**TASKS AND EXERCISES:**
a) In the letter replying to “A Letter to My Brothers,” around when did its recipient realize that Scripture was only the excuse?
b) Continue the letter replying to “A Letter to My Brothers” after its last sentence.

**TEXT BLOCK:**
*-*-*
I read your recent letter “A Letter to My Brothers” and have been processing it over a number of days. In it you say around October 2016 – “[You] came face to face with one of the most demoralizing realizations of [your] adult life: Scripture was not the reason for the colossal disregard and disrespect of women among many of these men. It was only the excuse. Sin was the reason. Ungodliness.”
I’ve taken to heart your encouragement to increase my awareness “of some of the skewed attitudes many of [my] sisters encounter.” I agree with you that I should “have no tolerance for misogyny and dismissiveness toward women in [my] spheres of influence.” As you mention, this sin is an ungodly perversion of God’s design for manhood and womanhood driven by sinful desire to protect positions of power. I’m asking God to keep my eyes wide open.
As I have been doing so, I was a bit surprised to hear your call to men given your recent and widely broadcasted confession that your life has been marked by this ungodliness. You recently prayed a public prayer saying, “Lord, I repent of ways I’ve been complicit in and contributed to misogyny & sexism in the church by my cowardly and inordinate deference to male leaders in order to survive rather then simply, appropriately respecting them as my brothers.” You detail a few examples of how this has marked your ministry in your recent letter.
*-*-*
**DATA:**
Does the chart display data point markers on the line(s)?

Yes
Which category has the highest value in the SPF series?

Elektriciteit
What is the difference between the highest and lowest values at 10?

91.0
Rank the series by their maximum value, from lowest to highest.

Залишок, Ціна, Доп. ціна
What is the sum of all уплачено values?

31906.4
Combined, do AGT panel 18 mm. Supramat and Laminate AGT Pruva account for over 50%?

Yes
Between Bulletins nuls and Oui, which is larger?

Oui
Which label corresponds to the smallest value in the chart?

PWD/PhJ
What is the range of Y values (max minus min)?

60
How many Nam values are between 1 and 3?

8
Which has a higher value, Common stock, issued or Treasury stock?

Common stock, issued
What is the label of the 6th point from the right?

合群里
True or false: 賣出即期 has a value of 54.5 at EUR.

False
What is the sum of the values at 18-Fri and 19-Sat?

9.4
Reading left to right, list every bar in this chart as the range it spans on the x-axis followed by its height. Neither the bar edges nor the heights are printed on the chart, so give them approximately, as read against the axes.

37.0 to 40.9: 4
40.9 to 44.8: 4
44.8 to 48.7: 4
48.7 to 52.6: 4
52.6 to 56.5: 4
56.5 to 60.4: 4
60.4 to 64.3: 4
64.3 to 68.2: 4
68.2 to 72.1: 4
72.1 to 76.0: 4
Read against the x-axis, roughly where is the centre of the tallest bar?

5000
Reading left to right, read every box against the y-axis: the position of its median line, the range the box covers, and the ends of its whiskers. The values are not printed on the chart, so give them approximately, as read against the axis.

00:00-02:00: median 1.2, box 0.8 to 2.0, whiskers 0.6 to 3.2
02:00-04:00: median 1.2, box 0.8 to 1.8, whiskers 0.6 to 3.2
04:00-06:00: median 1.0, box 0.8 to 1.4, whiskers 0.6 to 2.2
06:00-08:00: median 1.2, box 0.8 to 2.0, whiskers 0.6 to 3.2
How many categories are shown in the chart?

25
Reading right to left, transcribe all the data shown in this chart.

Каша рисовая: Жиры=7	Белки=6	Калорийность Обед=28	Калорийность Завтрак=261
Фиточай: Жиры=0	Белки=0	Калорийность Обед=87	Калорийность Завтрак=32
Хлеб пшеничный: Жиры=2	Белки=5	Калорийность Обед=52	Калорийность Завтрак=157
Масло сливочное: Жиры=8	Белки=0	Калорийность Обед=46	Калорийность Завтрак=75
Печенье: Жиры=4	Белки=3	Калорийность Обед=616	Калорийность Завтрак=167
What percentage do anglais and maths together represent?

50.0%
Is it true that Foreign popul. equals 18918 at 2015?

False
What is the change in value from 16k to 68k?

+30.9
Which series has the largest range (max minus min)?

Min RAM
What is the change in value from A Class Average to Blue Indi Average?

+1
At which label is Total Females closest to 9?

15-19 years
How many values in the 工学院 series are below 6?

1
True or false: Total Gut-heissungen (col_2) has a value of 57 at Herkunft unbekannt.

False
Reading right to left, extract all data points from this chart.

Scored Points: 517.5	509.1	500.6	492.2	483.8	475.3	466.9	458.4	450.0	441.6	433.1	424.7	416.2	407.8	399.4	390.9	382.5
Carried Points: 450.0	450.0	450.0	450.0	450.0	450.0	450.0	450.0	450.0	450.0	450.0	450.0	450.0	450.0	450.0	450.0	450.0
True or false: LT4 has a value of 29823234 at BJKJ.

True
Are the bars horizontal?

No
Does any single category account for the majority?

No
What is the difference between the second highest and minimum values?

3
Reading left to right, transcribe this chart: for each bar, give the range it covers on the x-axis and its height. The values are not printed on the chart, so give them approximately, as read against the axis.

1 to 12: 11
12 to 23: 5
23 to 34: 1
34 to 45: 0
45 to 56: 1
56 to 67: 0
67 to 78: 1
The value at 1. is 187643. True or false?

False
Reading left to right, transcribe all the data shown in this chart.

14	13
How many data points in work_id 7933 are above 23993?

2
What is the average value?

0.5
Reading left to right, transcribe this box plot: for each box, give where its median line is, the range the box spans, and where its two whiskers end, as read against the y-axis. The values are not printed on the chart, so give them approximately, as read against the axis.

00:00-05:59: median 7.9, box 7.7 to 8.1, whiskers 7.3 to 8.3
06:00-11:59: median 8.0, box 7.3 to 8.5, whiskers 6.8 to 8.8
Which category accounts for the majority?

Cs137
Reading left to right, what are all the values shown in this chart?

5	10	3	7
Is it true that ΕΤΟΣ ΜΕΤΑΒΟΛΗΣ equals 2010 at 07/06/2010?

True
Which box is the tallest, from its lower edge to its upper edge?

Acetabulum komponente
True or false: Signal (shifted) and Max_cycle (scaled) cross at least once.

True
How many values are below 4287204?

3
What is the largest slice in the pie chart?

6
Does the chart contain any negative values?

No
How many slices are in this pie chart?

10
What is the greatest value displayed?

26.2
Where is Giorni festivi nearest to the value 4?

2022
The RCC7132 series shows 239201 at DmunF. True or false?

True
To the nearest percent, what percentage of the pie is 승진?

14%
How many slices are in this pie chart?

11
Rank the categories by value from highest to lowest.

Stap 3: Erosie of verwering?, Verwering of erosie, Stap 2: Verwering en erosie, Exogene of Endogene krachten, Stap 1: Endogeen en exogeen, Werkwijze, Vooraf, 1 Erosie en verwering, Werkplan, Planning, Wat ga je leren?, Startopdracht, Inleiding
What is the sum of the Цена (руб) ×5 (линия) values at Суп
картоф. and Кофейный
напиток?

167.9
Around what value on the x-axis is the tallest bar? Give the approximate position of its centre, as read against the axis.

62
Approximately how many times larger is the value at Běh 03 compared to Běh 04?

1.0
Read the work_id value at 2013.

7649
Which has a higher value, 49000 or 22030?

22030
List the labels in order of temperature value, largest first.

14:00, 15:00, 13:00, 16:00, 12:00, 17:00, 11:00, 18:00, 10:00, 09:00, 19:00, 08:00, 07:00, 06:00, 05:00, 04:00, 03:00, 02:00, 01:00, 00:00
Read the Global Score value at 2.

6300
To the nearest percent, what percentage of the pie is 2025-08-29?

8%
*-*-*
**RESULTS FOR EACH TASK:**
a) Around October 2016.

b)
Your far reaching public repentance in the wake of “one of the most demoralizing realizations of [your] adult life,” signals how serious this sin has been in your life. I was grieved to hear that you have abused women rather than served them; and manipulated men out of a lust for surviving in powerful positions rather than nurturing strength and leadership from worthy men.
I whole-heartedly forgive you.
Even so I’ve had trouble reconciling your tone in your letter with the very serious confession you recently made. In our age, misogyny takes the form of machismo, but it may even more often take the shape of silence toward women who may be going down a bad path. There are all sorts of selfish reasons for our silence, and our disingenuous apologies.
All to say, I genuinely want to appeal to you as a mother in Israel. I ask you to think over the incongruity between your public prayer of repentance along with the tone of your recent letter and the godly sorrow of 2 Corinthians 7. Has your misogyny and your perverse inclination toward men had the prideful protection of your career at its heart? If so, how can you put this sin to death? It is my hope to see you fully restored, trusting in God’s protection so that you might regain the moral standing necessary to teach faithfully.
I am holding out hope that your sins you’ve publicly acknowledged perhaps are not as significant as you’ve made them appear. There’s a chance you’re simply signaling to others a problem you see with them. Although I think that comes with its own set of problems, I would rejoice if that were all this is. But if your address to our Lord on Twitter was genuine, and the sin you are repenting of has pride at its heart, then your action seems very close to praying on the street corner.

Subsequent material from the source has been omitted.